Required work. Look through the data below for the line with "- **Thread Safety**: Proper", and transcribe it exactly together with each line after it up to and including the line with "- **Error Handling**: Robust". Give nothing else.

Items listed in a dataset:

════════

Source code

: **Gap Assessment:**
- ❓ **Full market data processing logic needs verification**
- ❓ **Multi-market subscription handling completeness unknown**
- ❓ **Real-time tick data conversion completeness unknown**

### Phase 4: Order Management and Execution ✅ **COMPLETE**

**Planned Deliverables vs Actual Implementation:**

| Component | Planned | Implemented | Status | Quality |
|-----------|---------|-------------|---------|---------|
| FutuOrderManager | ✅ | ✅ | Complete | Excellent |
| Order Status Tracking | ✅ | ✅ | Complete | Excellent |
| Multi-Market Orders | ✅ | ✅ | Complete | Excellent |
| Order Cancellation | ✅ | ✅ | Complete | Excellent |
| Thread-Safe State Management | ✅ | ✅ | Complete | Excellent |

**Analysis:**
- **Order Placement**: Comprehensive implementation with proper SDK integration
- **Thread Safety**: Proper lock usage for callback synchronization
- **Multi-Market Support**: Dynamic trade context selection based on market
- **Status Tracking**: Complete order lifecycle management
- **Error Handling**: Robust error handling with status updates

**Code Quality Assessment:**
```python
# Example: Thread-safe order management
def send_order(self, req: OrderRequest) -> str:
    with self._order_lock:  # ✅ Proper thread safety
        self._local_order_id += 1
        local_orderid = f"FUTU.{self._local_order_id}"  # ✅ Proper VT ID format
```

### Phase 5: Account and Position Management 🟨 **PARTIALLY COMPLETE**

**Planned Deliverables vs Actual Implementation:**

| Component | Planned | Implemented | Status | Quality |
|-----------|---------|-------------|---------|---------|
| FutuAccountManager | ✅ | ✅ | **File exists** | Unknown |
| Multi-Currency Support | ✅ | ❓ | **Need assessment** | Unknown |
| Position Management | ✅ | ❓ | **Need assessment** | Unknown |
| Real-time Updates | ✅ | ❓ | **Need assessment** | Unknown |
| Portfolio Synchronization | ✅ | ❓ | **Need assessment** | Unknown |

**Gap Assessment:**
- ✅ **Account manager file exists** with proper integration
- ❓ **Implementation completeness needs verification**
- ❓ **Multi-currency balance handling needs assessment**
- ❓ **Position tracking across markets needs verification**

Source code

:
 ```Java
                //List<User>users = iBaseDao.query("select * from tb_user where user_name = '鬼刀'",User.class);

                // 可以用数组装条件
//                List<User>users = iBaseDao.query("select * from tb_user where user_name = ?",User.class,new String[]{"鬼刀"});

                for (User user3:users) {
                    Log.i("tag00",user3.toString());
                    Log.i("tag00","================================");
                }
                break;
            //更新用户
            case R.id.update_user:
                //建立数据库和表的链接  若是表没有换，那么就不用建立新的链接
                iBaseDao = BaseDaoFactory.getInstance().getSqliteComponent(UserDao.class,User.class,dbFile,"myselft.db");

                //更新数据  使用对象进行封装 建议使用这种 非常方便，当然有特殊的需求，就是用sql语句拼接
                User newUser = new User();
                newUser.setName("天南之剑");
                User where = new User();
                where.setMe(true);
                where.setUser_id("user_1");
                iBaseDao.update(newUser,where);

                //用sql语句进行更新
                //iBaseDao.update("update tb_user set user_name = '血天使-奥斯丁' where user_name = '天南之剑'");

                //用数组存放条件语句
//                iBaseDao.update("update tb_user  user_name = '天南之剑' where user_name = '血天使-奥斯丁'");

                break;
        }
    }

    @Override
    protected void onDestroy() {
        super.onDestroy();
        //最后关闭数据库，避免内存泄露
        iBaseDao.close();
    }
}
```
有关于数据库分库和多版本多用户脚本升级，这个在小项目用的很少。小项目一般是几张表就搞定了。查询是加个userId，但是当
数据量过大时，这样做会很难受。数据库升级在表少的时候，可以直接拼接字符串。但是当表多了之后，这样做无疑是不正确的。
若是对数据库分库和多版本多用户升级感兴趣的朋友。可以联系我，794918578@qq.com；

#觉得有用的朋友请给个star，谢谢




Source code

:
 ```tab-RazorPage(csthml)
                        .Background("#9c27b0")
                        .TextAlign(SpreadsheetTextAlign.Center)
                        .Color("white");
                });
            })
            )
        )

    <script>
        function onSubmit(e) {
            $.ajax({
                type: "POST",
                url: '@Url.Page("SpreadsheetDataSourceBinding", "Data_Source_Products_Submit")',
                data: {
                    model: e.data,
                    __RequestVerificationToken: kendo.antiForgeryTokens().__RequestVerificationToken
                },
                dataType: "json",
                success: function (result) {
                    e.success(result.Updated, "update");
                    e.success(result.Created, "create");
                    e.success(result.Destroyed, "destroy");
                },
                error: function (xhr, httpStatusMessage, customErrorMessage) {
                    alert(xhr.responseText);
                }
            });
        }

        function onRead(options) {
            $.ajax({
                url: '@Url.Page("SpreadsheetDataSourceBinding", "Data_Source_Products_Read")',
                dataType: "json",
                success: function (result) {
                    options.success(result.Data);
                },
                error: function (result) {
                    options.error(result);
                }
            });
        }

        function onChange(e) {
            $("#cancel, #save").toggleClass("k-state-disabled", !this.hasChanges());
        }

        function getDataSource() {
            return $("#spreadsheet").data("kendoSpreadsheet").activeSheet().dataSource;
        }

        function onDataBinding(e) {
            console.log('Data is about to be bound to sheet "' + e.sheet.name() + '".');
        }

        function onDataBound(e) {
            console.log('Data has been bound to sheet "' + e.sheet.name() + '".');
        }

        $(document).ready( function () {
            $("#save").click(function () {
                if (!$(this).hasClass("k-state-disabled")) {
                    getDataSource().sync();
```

════════

Response.
- **Thread Safety**: Proper lock usage for callback synchronization
- **Multi-Market Support**: Dynamic trade context selection based on market
- **Status Tracking**: Complete order lifecycle management
- **Error Handling**: Robust error handling with status updates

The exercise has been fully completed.